Los Reyes Magos no fueron reyes sino magos, aunque es muy poco lo que la historia nos permite decir de ellos con seguridad. Nuestro añorado novelista Gabriel Galmés comentaba en una de sus columnas que, a cierta edad, conviene creer en su existencia y que es despreciable quitarles a los niños esa ilusión. La vida se alimenta lógicamente de la fuerza de los mitos y de su resonancia en nosotros.

En la tradición hispánica son estas tres figuras las que renuevan el misterio de la gratuidad, pues ¿por qué motivo iban a reaparecer si no los Reyes de Oriente, año tras año, siglo tras siglo, con su desfile de regalos? Si las fuentes que sostienen la historicidad de los tres Reyes son escasas y poco fiables -el texto del Evangelio de Mateo parece tener más bien una función catequética-, su importancia en el mensaje cristiano resulta crucial: los Magos -ni siquiera sabemos todavía su número- eran paganos, seguramente seguidores de Zoroastro; astrólogos y, por tanto, versados en las antiguas profecías.

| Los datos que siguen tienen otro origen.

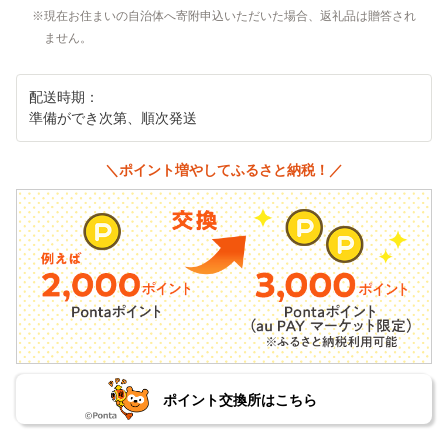
現在お住まいの自治体へ寄附申込いただいた場合、返礼品は贈答され
ません。
配送時期：
準備ができ次第、順次発送
＼ポイント増やしてふるさと納税！／
ポイント交換所はこちら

El movimiento de la estrella que los guía anuncia la llegada de un Salvador no sólo destinado a los judíos, sino a la humanidad entera. Será Tertuliano, un teólogo africano del siglo II, quien supondrá que los Magos realmente eran reyes -quizás para enfatizar esa apelación universal a los pueblos- y, muy pronto, los padres de la Iglesia considerarán que, si hubo tres regalos -oro, incienso y mirra-, tres debieron de ser también los reyes, a los cuales en el siglo VII se les pondrá nombre definitivamente: Melchor, Gaspar y Baltasar. La desmesurada afición medieval por las reliquias construyó a continuación otro relato paralelo, que sitúa en la catedral de Colonia el sarcófago dorado donde yacerían los tres monarcas, cuyos restos habría traído de Milán el emperador Federico I de Hohenstaufen, apodado Barbarroja.

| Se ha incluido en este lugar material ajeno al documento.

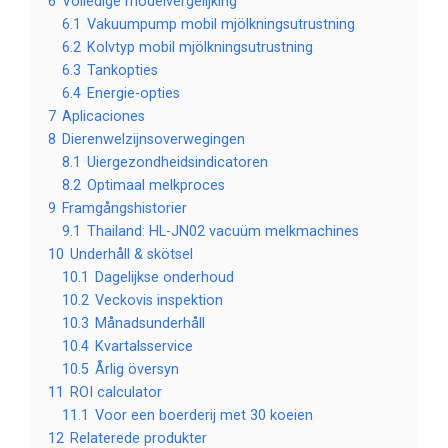
6
Volledige modelvergelijking
6.1
Vakuumpump mobil mjölkningsutrustning
6.2
Kolvtyp mobil mjölkningsutrustning
6.3
Tankopties
6.4
Energie-opties
7
Aplicaciones
8
Dierenwelzijnsoverwegingen
8.1
Uiergezondheidsindicatoren
8.2
Optimaal melkproces
9
Framgångshistorier
9.1
Thailand: HL-JN02 vacuüm melkmachines
10
Underhåll & skötsel
10.1
Dagelijkse onderhoud
10.2
Veckovis inspektion
10.3
Månadsunderhåll
10.4
Kvartalsservice
10.5
Årlig översyn
11
ROI calculator
11.1
Voor een boerderij met 30 koeien
12
Relaterede produkter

La traducción casi literal de la palabra Epifanía -que así se denomina la celebración litúrgica del día de Reyes- es manifestación, revelación. El sentido resulta obvio: los Reyes Magos buscan a un dios y éste se deja encontrar en Belén. De forma alegórica, podríamos decir que la verdad se manifiesta a aquellos que la buscan -los reyes, sean del lugar que sean- y que dicha verdad además es sorprendente e inusual, porque desprecia los signos de grandeza y de poder para reducirse a la pobreza.

En el pasado siglo, una filósofa judía -Simone Weil- recalcó la trascendencia de esta idea inusual: la verdad se caracteriza por una fragilidad a menudo extrema, ya que no la acompaña el poder, ni siquiera el éxito. «Hay una alianza natural -escribirá- entre la verdad y la desgracia, porque una y otra son suplicantes mudas, eternamente condenadas a permanecer sin voz ante nosotros». En estas palabras, la tragedia va unida a una emoción particular. La verdad requiere de nosotros, de nuestra memoria, de nuestro actuar, para ser recordada y no caer en olvido. El mundo, sin duda, puede ser un lugar áspero y desagradable, doloroso y traicionero; pero existe la generosidad, el anhelo de verdad, el amor gratuito y la esperanza. Todo esto, de año en año, nos los recuerdan los Reyes Magos bajo su estrafalaria apariencia, pues el suyo es un testimonio de generosidad hacia los niños, el deseo de alcanzar una verdad que les trasciende y la esperanza en el triunfo final de la justicia.